Intrinsic matrix estimation data:
----

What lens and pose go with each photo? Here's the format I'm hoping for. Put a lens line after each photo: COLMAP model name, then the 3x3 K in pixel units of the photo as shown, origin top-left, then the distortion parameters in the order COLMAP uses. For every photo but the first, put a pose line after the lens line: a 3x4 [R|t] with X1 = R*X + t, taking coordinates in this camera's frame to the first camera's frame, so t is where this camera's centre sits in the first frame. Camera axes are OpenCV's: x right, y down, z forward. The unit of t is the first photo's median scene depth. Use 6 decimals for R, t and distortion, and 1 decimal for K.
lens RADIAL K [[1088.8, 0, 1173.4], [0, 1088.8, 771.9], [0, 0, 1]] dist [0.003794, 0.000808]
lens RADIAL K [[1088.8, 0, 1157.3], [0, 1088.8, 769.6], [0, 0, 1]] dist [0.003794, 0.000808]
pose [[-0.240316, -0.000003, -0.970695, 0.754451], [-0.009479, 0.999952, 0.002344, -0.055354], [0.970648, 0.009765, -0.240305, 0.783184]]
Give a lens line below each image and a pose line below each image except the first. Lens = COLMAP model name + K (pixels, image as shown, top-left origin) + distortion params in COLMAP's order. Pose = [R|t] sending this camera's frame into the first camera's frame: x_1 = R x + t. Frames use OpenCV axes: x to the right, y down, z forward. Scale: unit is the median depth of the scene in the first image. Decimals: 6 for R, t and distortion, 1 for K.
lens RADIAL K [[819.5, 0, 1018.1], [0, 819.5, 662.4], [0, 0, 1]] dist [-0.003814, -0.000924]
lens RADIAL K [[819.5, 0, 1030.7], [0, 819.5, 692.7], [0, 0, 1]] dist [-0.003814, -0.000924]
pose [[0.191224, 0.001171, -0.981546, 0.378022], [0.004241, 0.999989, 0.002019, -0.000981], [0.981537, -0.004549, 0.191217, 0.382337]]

----

**Task item**
Set down only the lines from the line with "Give a lens" through the last line of the data above, keeping both the first and the last.

**Exercise response**
Give a lens line below each image and a pose line below each image except the first. Lens = COLMAP model name + K (pixels, image as shown, top-left origin) + distortion params in COLMAP's order. Pose = [R|t] sending this camera's frame into the first camera's frame: x_1 = R x + t. Frames use OpenCV axes: x to the right, y down, z forward. Scale: unit is the median depth of the scene in the first image. Decimals: 6 for R, t and distortion, 1 for K.
lens RADIAL K [[819.5, 0, 1018.1], [0, 819.5, 662.4], [0, 0, 1]] dist [-0.003814, -0.000924]
lens RADIAL K [[819.5, 0, 1030.7], [0, 819.5, 692.7], [0, 0, 1]] dist [-0.003814, -0.000924]
pose [[0.191224, 0.001171, -0.981546, 0.378022], [0.004241, 0.999989, 0.002019, -0.000981], [0.981537, -0.004549, 0.191217, 0.382337]]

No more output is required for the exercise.